What is expected :: Convert the records into a Markdown table with the columns "Row" and "Line", giving each non-blank line its own numbered row. Leave out the pictures.
Top of Dataset records
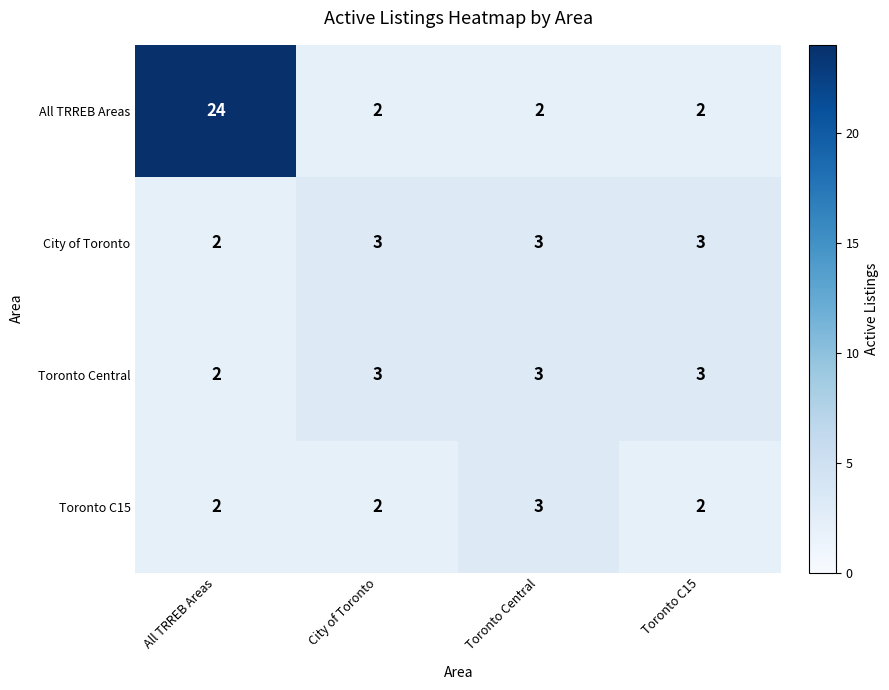

The Toronto Central series shows 3 at Toronto C15. True or false?

True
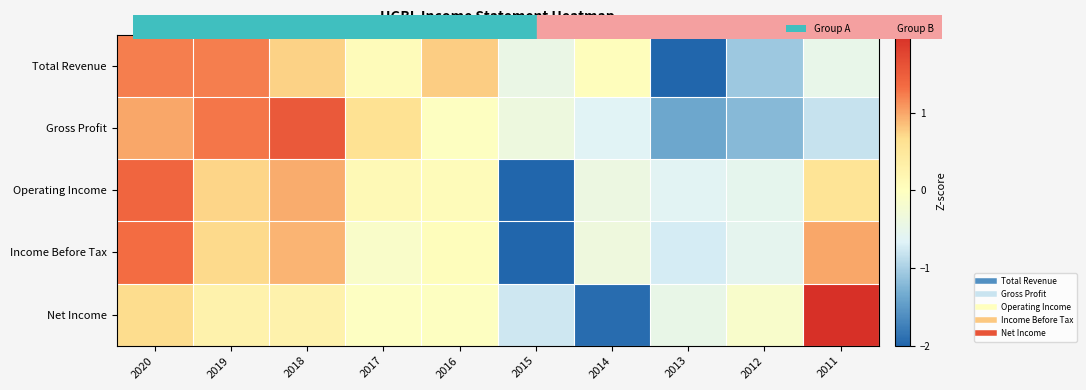

At how many categories does at least one series exceed 0?

7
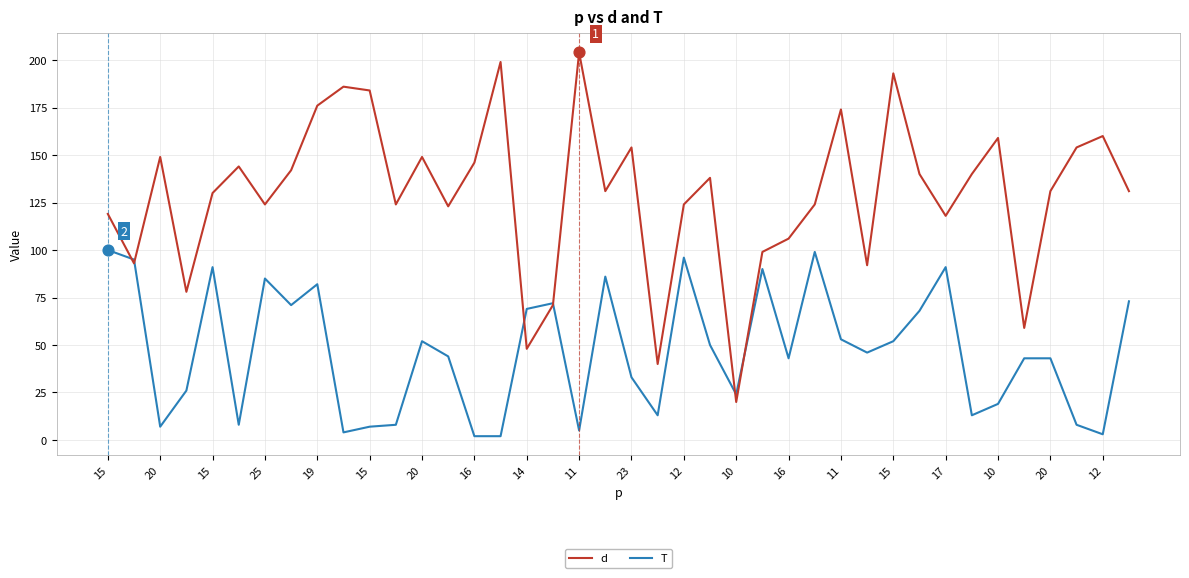

Which series has the widest spread of values?

d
Bottom of Dataset records
Task solution ::
| Row | Line |
|---|---|
| 1 | The Toronto Central series shows 3 at Toronto C15. True or false? |
| 2 | True |
| 3 | At how many categories does at least one series exceed 0? |
| 4 | 7 |
| 5 | Which series has the widest spread of values? |
| 6 | d |